Close Quarters

Kate Bowen
Sheffield Theatres and Out of Joint
Crucible Theatre Studio

Chloe-Ann Tyler and Sophie Melville in Close Quarters Credit: Mark Douet

In collaboration with Out of Joint Theatre Company, Sheffield Theatres presents a new play by Kate Bowen, her first full-length play to be produced.

Close Quarters refers to the imagined experience of three young women who have signed up for close-combat infantry duty in the British Army and find themselves in action on the Estonian border with Russia.

Two of the girls are close friends from working class backgrounds near Glasgow, the third a Welsh girl who has escaped the tedium of life as a farm labourer. All three are determined to prove themselves equal to the male squaddies they train and fight with.

Bowen shows awareness of the broader political context of the government’s decision to include women in fighting roles but is more interested in the individual women, their reasons for joining a close combat group, the prejudice they experience and their discipline and interdependence in a small fighting force.

In the small team, Sarah Findlay, played by Adiza Shardo, is intelligent, well-informed, cool under pressure and a natural leader. She copes with adverse comments by ignoring them and asserting a completely professional military persona. In contrast, her life-long friend Alison Cormack (Chloe-Ann Tylor), despite her outstanding physical fitness, is unable to suppress emotive responses to individuals or situations, which has exposed her to sexual harrassment and endangers the lives of her colleagues when she responds emotionally in action.

The third woman, Clare Davies (Sophie Melville), though apparently tough and aggressive also wavers under pressure, further threatening the success of the mission. In addition to the key female characters in the team, Lance Corporal Brian Armstrong (Dylan Wood), ostensibly in charge, lacks leadership qualities under pressure.

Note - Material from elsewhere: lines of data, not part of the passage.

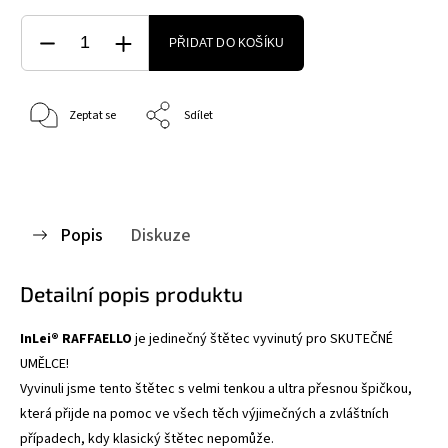
PŘIDAT DO KOŠÍKU
Zeptat se
Sdílet
Popis
Diskuze
Detailní popis produktu
InLei® RAFFAELLO
je jedinečný štětec vyvinutý pro SKUTEČNÉ
UMĚLCE!
Vyvinuli jsme tento štětec s velmi tenkou a ultra přesnou špičkou,
která přijde na pomoc ve všech těch výjimečných a zvláštních
případech, kdy klasický štětec nepomůže.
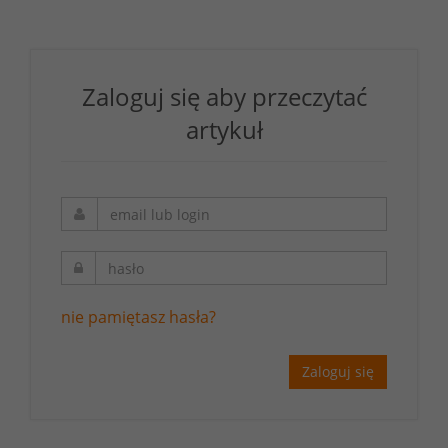
Zaloguj się aby przeczytać
artykuł
nie pamiętasz hasła?
Zaloguj się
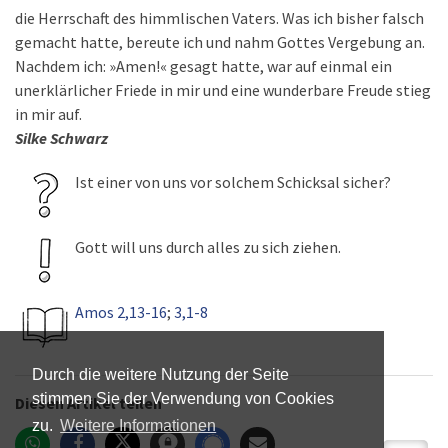
die Herrschaft des himmlischen Vaters. Was ich bisher falsch
gemacht hatte, bereute ich und nahm Gottes Vergebung an.
Nachdem ich: »Amen!« gesagt hatte, war auf einmal ein
unerklärlicher Friede in mir und eine wunderbare Freude stieg
in mir auf.
Silke Schwarz
Ist einer von uns vor solchem Schicksal sicher?
Gott will uns durch alles zu sich ziehen.
Amos 2,13-16
;
3,1-8
Durch die weitere Nutzung der Seite
stimmen Sie der Verwendung von Cookies
Diesen Artikel teilen
zu.
Weitere Informationen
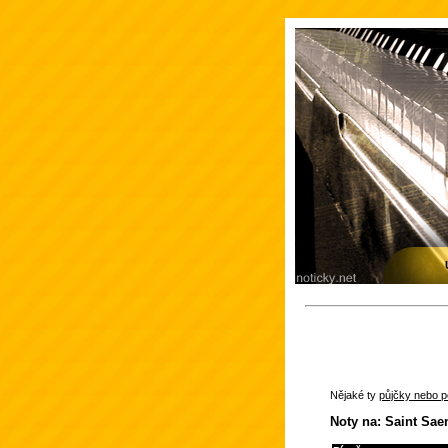
Nějaké ty
půjčky nebo po
Noty na: Saint Sae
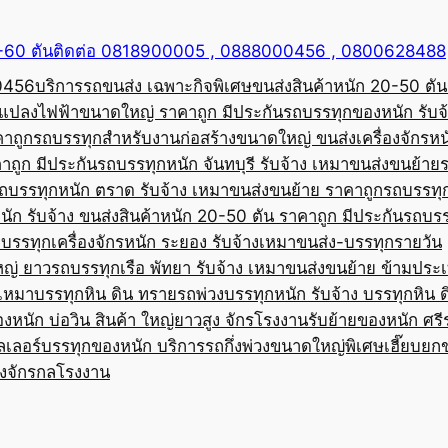
50-60 ตันติดต่อ 0818900005 , 0888000456 , 0800628488
00456
บริการรถขนส่ง เฉพาะกิจพิเศษขนส่งสินค้าหนัก 20-50 ตัน
้อแปลงไฟฟ้าขนาดใหญ่ ราคาถูก มีประกัน
รถบรรทุกของหนัก รับจ
คาถูก
รถบรรทุกสำหรับงานก่อสร้างขนาดใหญ่ ขนส่งเครื่องจักรหนั
าถูก มีประกัน
รถบรรทุกหนัก จันทบุรี รับจ้าง เหมาขนส่งขนย้าย
ถบรรทุกหนัก ตราด รับจ้าง เหมาขนส่งขนย้าย ราคาถูก
รถบรรทุ
ัก รับจ้าง ขนส่งสินค้าหนัก 20-50 ตัน ราคาถูก มีประกัน
รถบรร
บรรทุกเครื่องจักรหนัก ระยอง รับจ้างเหมาขนส่ง-บรรทุกรายวัน
หญ่ ยาว
รถบรรทุกเรือ พัทยา รับจ้าง เหมาขนส่งขนย้าย ข้ามประ
บเหมาบรรทุกหิน ดิน ทราย
รถพ่วงบรรทุกหนัก รับจ้าง บรรทุกหิน 
องหนัก บ่อวิน สินค้า ใหญ่ยาวสูง จักรโรงงาน
รับย้ายของหนัก ศรีร
ลเลอร์บรรทุกของหนัก บริการรถกึ่งพ่วงขนาดใหญ่พิเศษ
เฮี๊ยบยก
่องจักรกลโรงงาน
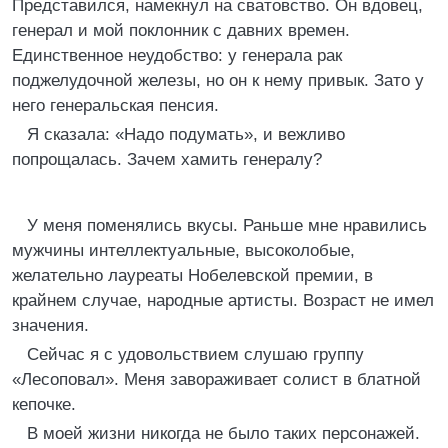
Представился, намекнул на сватовство. Он вдовец,
генерал и мой поклонник с давних времен.
Единственное неудобство: у генерала рак
поджелудочной железы, но он к нему привык. Зато у
него генеральская пенсия.
Я сказала: «Надо подумать», и вежливо
попрощалась. Зачем хамить генералу?
У меня поменялись вкусы. Раньше мне нравились
мужчины интеллектуальные, высоколобые,
желательно лауреаты Нобелевской премии, в
крайнем случае, народные артисты. Возраст не имел
значения.
Сейчас я с удовольствием слушаю группу
«Лесоповал». Меня завораживает солист в блатной
кепочке.
В моей жизни никогда не было таких персонажей.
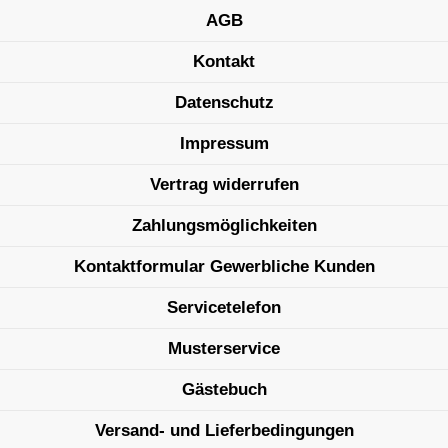
AGB
Kontakt
Datenschutz
Impressum
Vertrag widerrufen
Zahlungsmöglichkeiten
Kontaktformular Gewerbliche Kunden
Servicetelefon
Musterservice
Gästebuch
Versand- und Lieferbedingungen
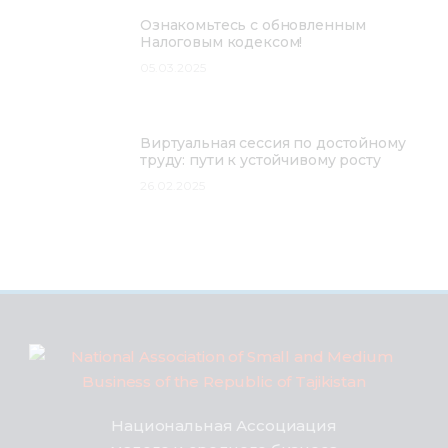
Ознакомьтесь с обновленным
Налоговым кодексом!
05.03.2025
Виртуальная сессия по достойному
труду: пути к устойчивому росту
26.02.2025
Национальная Ассоциация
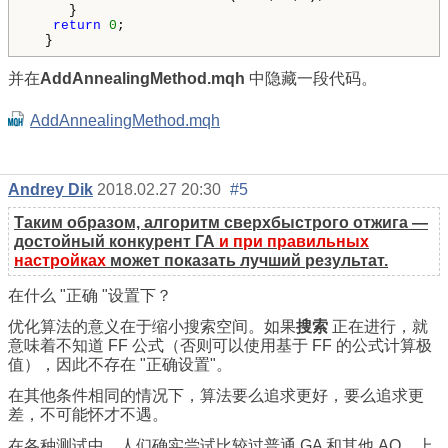
     }

return
0
;

  }
并在
AddAnnealingMethod.mqh
中隐藏一段代码。
AddAnnealingMethod.mqh
Andrey Dik
2018.02.27 20:30
#5
Таким образом, алгоритм сверхбыстрого отжига —
достойный конкурент ГА
и при правильных
настройках
может показать лучший результат.
在什么 "正确 "设置下？
优化算法的意义在于缩小搜索空间。如果
搜索
正在进行，就
意味着不知道 FF 公式（否则可以使用基于 FF 的公式计算极
值），因此不存在 "正确设置"。
在其他条件相同的情况下，算法要么追求更好，要么追求更
差，不可能怀才不遇。
在各种测试中，人们确实尝试比较过普通 GA 和其他 AO。上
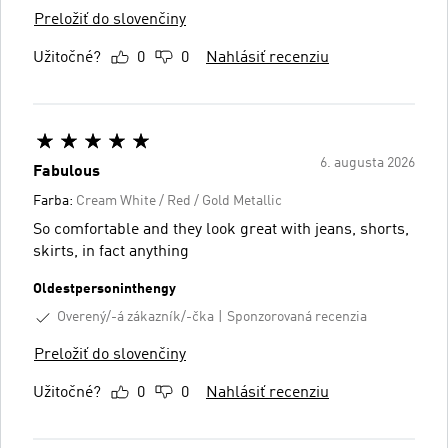
Preložiť do slovenčiny
Užitočné?
0
0
Nahlásiť recenziu
6. augusta 2026
Fabulous
Farba:
Cream White / Red / Gold Metallic
So comfortable and they look great with jeans, shorts,
skirts, in fact anything
Oldestpersoninthengy
Overený/-á zákazník/-čka
Sponzorovaná recenzia
Preložiť do slovenčiny
Užitočné?
0
0
Nahlásiť recenziu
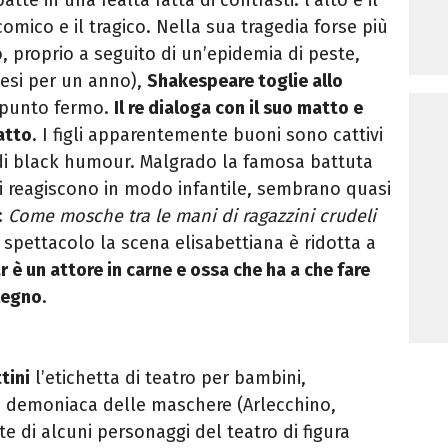
 comico e il tragico. Nella sua tragedia forse più
ro, proprio a seguito di un’epidemia di peste,
nesi per un anno),
Shakespeare toglie allo
 punto fermo.
Il re dialoga con il suo matto e
matto
. I figli apparentemente buoni sono cattivi
di black humour. Malgrado la famosa battuta
gi reagiscono in modo infantile, sembrano quasi
:
Come mosche tra le mani di ragazzini crudeli
 spettacolo la scena elisabettiana è ridotta a
r è un attore in carne e ossa che ha a che fare
 legno
.
tini
l’etichetta di teatro per bambini,
 e demoniaca delle maschere (Arlecchino,
te di alcuni personaggi del teatro di figura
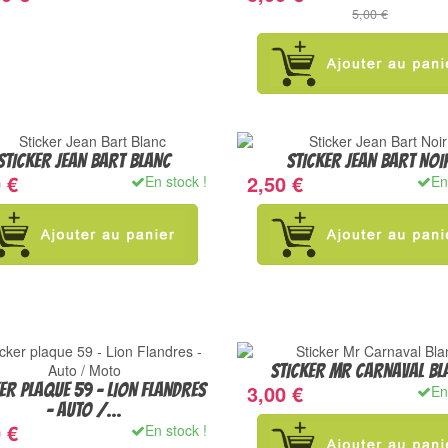
5,00 €
STICKER JEAN BART BLANC
STICKER JEAN BART NOI
 €
2,50 €
En stock !
En
STICKER MR CARNAVAL BL
ER PLAQUE 59 - LION FLANDRES
3,00 €
En
- AUTO /...
 €
En stock !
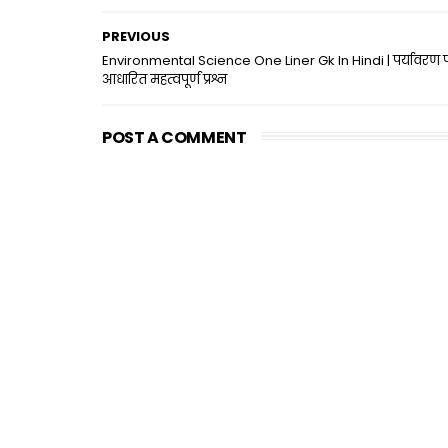
PREVIOUS
Environmental Science One Liner Gk In Hindi | पर्यावरण 
आधारित महत्वपूर्ण प्रश्न
POST A COMMENT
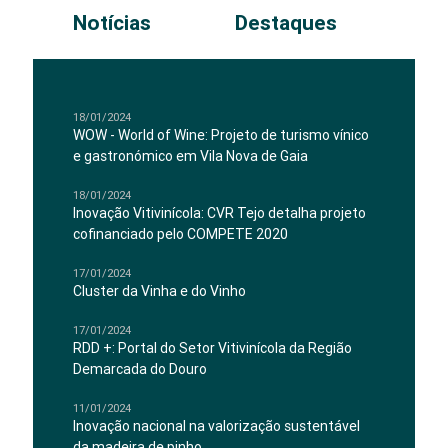
Notícias
Destaques
18/01/2024
WOW - World of Wine: Projeto de turismo vínico
e gastronómico em Vila Nova de Gaia
18/01/2024
Inovação Vitivinícola: CVR Tejo detalha projeto
cofinanciado pelo COMPETE 2020
17/01/2024
Cluster da Vinha e do Vinho
17/01/2024
RDD +: Portal do Setor Vitivinícola da Região
Demarcada do Douro
11/01/2024
Inovação nacional na valorização sustentável
da madeira de pinho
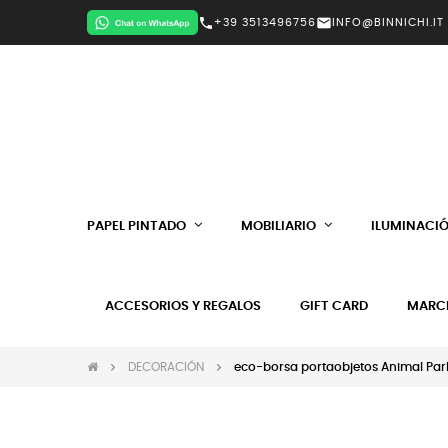
call
mail
+39 3513496756
INFO@BINNICHI.IT
PAPEL PINTADO
MOBILIARIO
ILUMINACI
ACCESORIOS Y REGALOS
GIFT CARD
MARC
DECORACIÓN
eco-borsa portaobjetos Animal Par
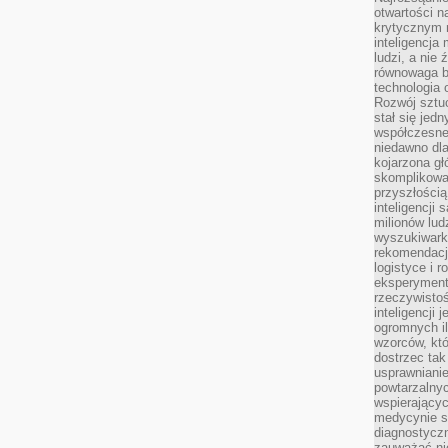
otwartości n
krytycznym 
inteligencja
ludzi, a nie
równowaga b
technologia
Rozwój sztuc
stał się jed
współczesne
niedawno dla
kojarzona gł
skomplikowa
przyszłością
inteligencji
milionów lud
wyszukiwark
rekomendacji
logistyce i 
eksperymente
rzeczywistoś
inteligencji 
ogromnych i
wzorców, któ
dostrzec tak
usprawniani
powtarzalnyc
wspierający
medycynie s
diagnostycz
zauważać ni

The remaining characters, the black Sergeant John Adeyemi (Bradley Banton) and Captain Anna Sands (Kathryn O’Reilly), now established as an effective female officer, bring other important perspectives to the action. Sands, particularly, points out that women cannot stand up to the physical rigour of the job over a period of years and urges the able Findlay to apply for officer training and go to Sandhurst.

The language of the play, which includes several dialects, is convincing and fast-moving. Scenes of mimed training, athletic gymnastics and action under fire punctuate the action and the scenes of actual combat are tense and exciting, revealing the strengths and weaknesses of the individual characters. Effective direction by Kate Wasserberg.

The play raises issues that will be recognisable to men as well as women who have gone through military training, the most important of which concern the absolute need for discipline, effective leadership, trust and interdependability. What this play also suggests is a prevailing culture which denigrates and humiliates women in uniform, with covert sniggering, hand gestures, bullying and exposure if there is a sexual encounter to reveal. Even Findlay, who is a successful and strongly committed recruit, eventually takes a path which will enable her to rise above all this.